Spinoffs are one avenue for companies to create shareholder value, and history has shown that some spinoffs have the potential to outperform the former parent. Those themes are accessible via exchange-traded funds.

The VanEck Vectors Global Spin-Off ETF (NYSE: SPUN) is one of the spin-off ETFs for investors to consider. SPUN, which debuted in mid-2015, follows the Horizon Kinetics Global Spin-Off Index (GSPIN), “which is a rules-based, equal-weighted index intended to track the performance of listed, publicly held spinoffs that are domiciled and trade in the United States or developed markets of Western Europe and Asia,” according to VanEck.

The Case For Spins

“In 2017, we believe that spin-off activity will remain high, with approximately 10 transactions currently expected to take place during the first half of the year,” said Horizon Kinetics in a note. “Further, a number of small-cap companies qualified for inclusion this quarter, as increasing prices for commodities such as oil, natural gas, base metals, and specialty chemicals have benefited equities (particularly in the materials and industrials sectors) with exposure to these commodities. As a result, the Index re-included a number of small-cap companies that had been Index constituents previously, but had been removed because they had fallen below the $500 million market-cap minimum.”

SPUN currently allocates 20.7 percent of its weight to consumer discretionary stocks and another 17.2 percent to real estate names. Industrial and technology stocks combine for over 28 percent of the global spin-off ETF's roster.

While SPUN is a global ETF featuring exposure to 12 countries, nearly 83 percent of the ETF's geographic weight is allocated to U.S. firms.

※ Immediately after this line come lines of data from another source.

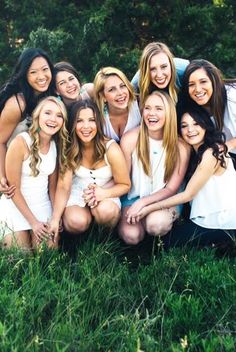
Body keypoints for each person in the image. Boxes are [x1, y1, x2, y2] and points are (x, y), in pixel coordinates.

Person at [133, 106, 236, 247]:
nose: (190, 130)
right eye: (184, 126)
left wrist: (149, 208)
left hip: (222, 220)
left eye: (196, 124)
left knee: (165, 244)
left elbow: (188, 194)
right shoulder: (196, 152)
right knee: (164, 241)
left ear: (205, 126)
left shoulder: (212, 153)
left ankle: (223, 242)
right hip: (209, 218)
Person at [49, 99, 131, 238]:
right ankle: (81, 238)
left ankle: (103, 238)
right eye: (79, 121)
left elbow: (125, 184)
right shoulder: (69, 147)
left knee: (106, 212)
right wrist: (55, 219)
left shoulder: (110, 149)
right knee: (76, 221)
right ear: (73, 124)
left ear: (98, 123)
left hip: (105, 191)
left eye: (91, 120)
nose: (86, 126)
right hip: (77, 190)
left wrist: (103, 193)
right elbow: (64, 187)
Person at [118, 91, 190, 245]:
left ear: (169, 113)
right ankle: (141, 227)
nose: (152, 113)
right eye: (147, 108)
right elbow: (124, 179)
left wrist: (143, 204)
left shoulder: (181, 146)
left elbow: (171, 189)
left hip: (166, 197)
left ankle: (156, 225)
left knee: (156, 225)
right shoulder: (130, 139)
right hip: (133, 197)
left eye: (158, 108)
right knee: (132, 236)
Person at [0, 96, 69, 250]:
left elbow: (52, 188)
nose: (53, 119)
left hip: (42, 205)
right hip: (16, 205)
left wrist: (55, 217)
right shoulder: (21, 142)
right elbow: (13, 189)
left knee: (47, 256)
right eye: (48, 113)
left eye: (59, 116)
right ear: (38, 116)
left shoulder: (55, 146)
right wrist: (33, 223)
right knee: (19, 259)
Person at [0, 47, 55, 197]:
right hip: (15, 168)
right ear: (25, 75)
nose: (41, 76)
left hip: (39, 168)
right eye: (33, 72)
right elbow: (0, 141)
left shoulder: (50, 96)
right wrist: (2, 177)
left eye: (45, 69)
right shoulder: (17, 104)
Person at [180, 59, 236, 158]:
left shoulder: (232, 96)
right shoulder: (193, 109)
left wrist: (229, 145)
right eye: (191, 84)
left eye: (203, 82)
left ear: (213, 81)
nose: (198, 89)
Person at [94, 67, 141, 143]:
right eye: (112, 90)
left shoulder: (140, 106)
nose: (120, 93)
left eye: (122, 86)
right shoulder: (99, 118)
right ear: (103, 96)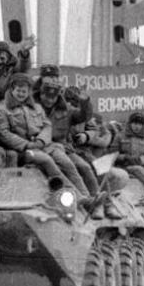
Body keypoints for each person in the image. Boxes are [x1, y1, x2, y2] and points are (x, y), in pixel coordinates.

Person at [0, 73, 90, 203]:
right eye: (18, 91)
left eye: (24, 91)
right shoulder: (2, 109)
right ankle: (76, 196)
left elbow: (47, 125)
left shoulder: (36, 107)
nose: (21, 94)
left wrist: (41, 140)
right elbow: (4, 133)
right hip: (22, 150)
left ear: (29, 92)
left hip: (43, 145)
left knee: (66, 162)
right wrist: (27, 144)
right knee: (47, 160)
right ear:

Another advantage of SPUN is that the ETF uses an equal-weight methodology.

Methodology

SPUN's index “exposure to small-cap stocks during the fourth quarter provided a boost to performance, with companies between $500 million and $2 billion accounting for the bulk of the Index's return. As a reminder, the Index uses an equal-weight methodology; this is meant to ensure that smaller capitalization constituents can have a meaningful impact on returns, while in a market-cap weighted index they would be dwarfed by the large-cap constituents,” noted Horizon Kinetics.